I have only $130 into it to include hardware/burlap/ paint/zip ties etc.

Now for the ultimate test,  I am taking my wife, daughter duck hunting tomorrow.  I hope my phone has a signal for the saturday cartoons for my daughter.


----------



## T-N-T (Dec 6, 2013)

Hey, that looks awful nice!!


----------



## The Flying Duckman (Dec 6, 2013)

Good job!  Hope the little one has a good time.


----------



## goob (Dec 6, 2013)

Cool!


----------



## SouthrnPride (Dec 6, 2013)

What did you do differently than killer elites blind? How did you make the telescoping arms?

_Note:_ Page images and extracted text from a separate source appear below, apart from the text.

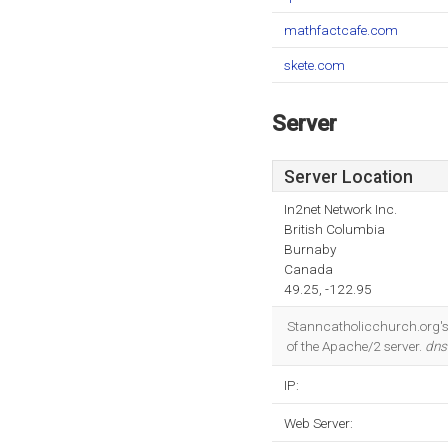
mathfactcafe.com
skete.com
Server
Server Location
In2net Network Inc.
British Columbia
Burnaby
Canada
49.25, -122.95
Stanncatholicchurch.org's 
of the Apache/2 server.
dns
IP:
Web Server: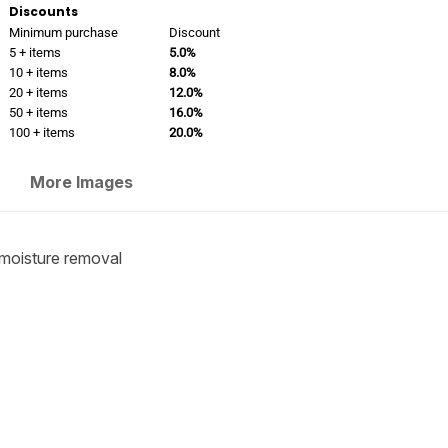
Discounts
Minimum purchase
Discount
5 + items
5.0%
10 + items
8.0%
20 + items
12.0%
50 + items
16.0%
100 + items
20.0%
More Images
moisture removal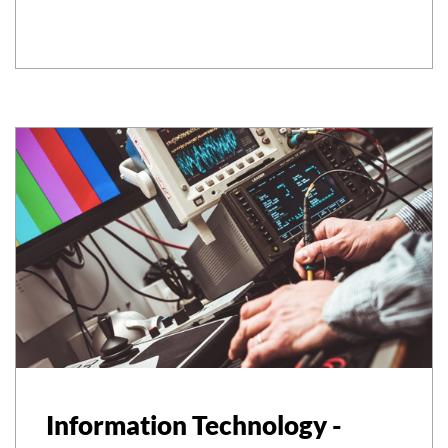
Information Technology -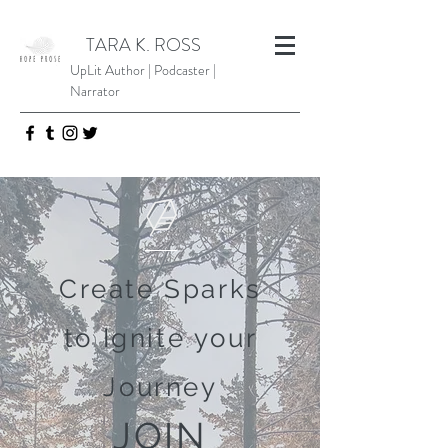
TARA K. ROSS
UpLit Author | Podcaster |
Narrator
Create Sparks
to Ignite your
Journey
JOIN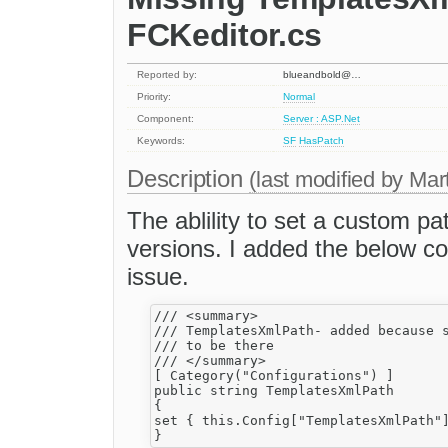
FCKeditor.cs
Reported by:
blueandbold@…
Priority:
Normal
Component:
Server : ASP.Net
Keywords:
SF
HasPatch
Description
(last modified by
Mar
The ablility to set a custom p
versions. I added the below c
issue.
/// <summary>

/// TemplatesXmlPath- added because s
/// to be there

/// </summary>

[ Category("Configurations") ]

public string TemplatesXmlPath

{

set { this.Config["TemplatesXmlPath"]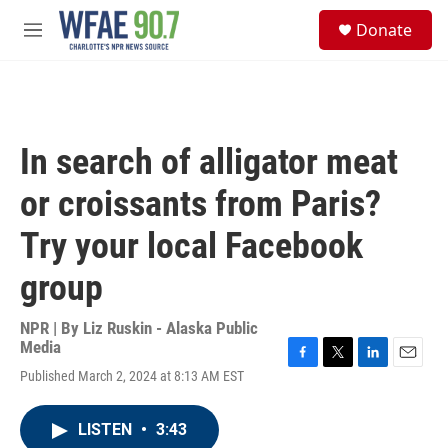
Skip to main content
S
Donate
e
M
a
e
r
n
c
u
h
u
In search of alligator meat
e
r
or croissants from Paris?
y
Try your local Facebook
group
NPR | By
Liz Ruskin - Alaska Public
Media
F
T
L
E
Published March 2, 2024 at 8:13 AM EST
a
w
i
m
c
i
n
a
e
t
k
i
LISTEN
•
3:43
b
t
e
l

I'm about to make mine when as soon as I'm done with my final exams at Ga Tech


----------



## steelshotslayer (Dec 6, 2013)

Looks good man


----------



## GobbleAndGrunt78 (Dec 6, 2013)

Very cool...hope yall slay 'em!!!


----------



## gsppurist (Dec 6, 2013)

SouthrnPride said:


> What did you do differently than killer elites blind? How did you make the telescoping arms?
> 
> I'm about to make mine when as soon as I'm done with my final exams at Ga Tech




When I don't have trees to cover behind me , I want one my side of the blind that my back faces to be higher than the side I am looking over.  That way the silhouette of my head can't be seen.  

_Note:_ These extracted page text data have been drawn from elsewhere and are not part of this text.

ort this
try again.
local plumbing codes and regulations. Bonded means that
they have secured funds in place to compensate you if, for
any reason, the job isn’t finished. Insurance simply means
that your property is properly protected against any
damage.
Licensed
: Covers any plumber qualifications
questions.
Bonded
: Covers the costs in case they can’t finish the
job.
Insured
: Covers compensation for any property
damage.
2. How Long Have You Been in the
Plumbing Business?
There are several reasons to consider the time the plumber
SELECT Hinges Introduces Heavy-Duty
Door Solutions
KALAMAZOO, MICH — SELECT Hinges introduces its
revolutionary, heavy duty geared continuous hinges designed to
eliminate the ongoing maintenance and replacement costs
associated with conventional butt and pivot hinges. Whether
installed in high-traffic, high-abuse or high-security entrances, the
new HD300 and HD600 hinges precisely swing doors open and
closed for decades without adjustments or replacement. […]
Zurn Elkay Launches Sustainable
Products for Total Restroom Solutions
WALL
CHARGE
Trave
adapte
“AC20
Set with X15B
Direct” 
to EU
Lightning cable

I used 3/4 EMT to make the blind.  To make the telescopic supports see the pic below.  It is two pieces of 18 inch of EMT 1/2 sliding into 3/4.  Just have to loosen the screw, slide and refasten.  I just loosen the screw and can drop the side up to 16 inches if I need to.


----------



## waistdeep (Dec 7, 2013)

How did you fasten the grass and how does it look, down or up when pulling down the road? do you roll up the burlap or what?


----------



## gsppurist (Dec 7, 2013)

I just zip tie the grass at the base with a medium zip tie.  The about 3/4 the way up, grab a small amount from the bundle and use a small zip tie to secure into vertical position.  

When on the move, I just tuck it into the boat.

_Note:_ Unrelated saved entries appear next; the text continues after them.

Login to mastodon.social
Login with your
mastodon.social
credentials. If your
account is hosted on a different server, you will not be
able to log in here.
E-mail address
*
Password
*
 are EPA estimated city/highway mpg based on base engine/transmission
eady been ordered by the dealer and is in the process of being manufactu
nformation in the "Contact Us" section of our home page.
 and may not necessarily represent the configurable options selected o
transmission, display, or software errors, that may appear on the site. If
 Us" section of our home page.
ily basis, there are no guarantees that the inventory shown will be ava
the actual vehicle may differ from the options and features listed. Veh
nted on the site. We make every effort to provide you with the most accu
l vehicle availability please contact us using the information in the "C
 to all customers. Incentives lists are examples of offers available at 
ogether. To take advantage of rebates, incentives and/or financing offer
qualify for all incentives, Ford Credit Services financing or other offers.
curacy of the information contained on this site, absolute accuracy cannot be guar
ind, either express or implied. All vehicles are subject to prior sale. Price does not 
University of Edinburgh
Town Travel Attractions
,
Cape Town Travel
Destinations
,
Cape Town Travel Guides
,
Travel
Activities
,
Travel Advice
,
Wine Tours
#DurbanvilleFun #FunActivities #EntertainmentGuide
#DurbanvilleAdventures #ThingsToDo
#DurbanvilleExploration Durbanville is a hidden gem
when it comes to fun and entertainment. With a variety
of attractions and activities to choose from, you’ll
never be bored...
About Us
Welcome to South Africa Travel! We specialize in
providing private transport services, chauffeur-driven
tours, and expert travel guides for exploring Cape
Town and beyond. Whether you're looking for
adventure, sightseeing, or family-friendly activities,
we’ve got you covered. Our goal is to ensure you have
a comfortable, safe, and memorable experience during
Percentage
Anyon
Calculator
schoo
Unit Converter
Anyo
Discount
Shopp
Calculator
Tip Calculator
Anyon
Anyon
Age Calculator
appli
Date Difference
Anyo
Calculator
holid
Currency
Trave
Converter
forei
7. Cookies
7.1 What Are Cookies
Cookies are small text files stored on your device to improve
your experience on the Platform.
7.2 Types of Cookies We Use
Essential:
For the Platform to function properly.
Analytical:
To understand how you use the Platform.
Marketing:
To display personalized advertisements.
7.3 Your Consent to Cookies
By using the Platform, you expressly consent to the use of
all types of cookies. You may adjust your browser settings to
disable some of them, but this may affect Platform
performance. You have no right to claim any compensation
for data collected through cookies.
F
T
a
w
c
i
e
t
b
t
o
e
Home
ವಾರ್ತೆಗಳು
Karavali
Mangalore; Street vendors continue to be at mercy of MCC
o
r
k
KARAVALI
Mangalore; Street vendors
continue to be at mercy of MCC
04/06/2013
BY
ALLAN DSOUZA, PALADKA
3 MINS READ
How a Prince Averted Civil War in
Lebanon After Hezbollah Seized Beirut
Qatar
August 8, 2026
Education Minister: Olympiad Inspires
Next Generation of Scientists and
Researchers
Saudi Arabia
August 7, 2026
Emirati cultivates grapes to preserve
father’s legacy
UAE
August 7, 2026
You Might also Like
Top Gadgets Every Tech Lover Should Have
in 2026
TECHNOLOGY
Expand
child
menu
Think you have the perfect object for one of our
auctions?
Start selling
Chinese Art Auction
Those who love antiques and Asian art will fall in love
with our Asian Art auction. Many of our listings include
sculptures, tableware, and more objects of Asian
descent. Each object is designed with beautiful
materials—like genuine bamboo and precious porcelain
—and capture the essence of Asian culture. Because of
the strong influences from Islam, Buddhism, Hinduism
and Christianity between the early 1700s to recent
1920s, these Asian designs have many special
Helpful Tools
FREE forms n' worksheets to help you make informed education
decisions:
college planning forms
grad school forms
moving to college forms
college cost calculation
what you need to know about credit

I Will triple the grass in the next week.


----------



## king killer delete (Dec 7, 2013)

That's a great Idea . I like it. Thanks for sharing.


----------



## dom (Dec 9, 2013)

what kind of boat you got there?


----------



## gsppurist (Dec 9, 2013)

War Eagle 2170.  I use it as an all purpose boat.  Fishing, Hunting, Taking family out when the weather is nice.  I only wanted to buy a boat ONCE and you can't beat this one.


----------



## king killer delete (Jun 26, 2016)

bump


----------



## kevbo3333 (Jun 26, 2016)

I was actually just thinking about searching for the killer elite blind thread. I will be building mine pretty soon. Just wondering why burlap CensoredCensored the camo netting like they sale at academy? I am trying to decide between the two is the only reason I am asking. I plan to tie some raffia grass on. the camo netting seems like it would be easier to attach the grass to.


----------



## king killer delete (Jun 27, 2016)

KE blind will work with grass, burlap or camo net. The reason for burlap is its cheap.


----------



## SheldonMOAC (Jul 11, 2016)

Great looking blind.


----------



## strutlife (Jul 17, 2016)

I have a Killer Elite blind FREE to whoever wants it minus the camo material.


----------



## kevbo3333 (Jul 18, 2016)

What size boat was it on?


----------



## king killer delete (Oct 25, 2020)

Bump


----------



## Core Lokt (Nov 4, 2020)

Getting ready to make a scissor blind for my boat that is adjustable at the top.


----------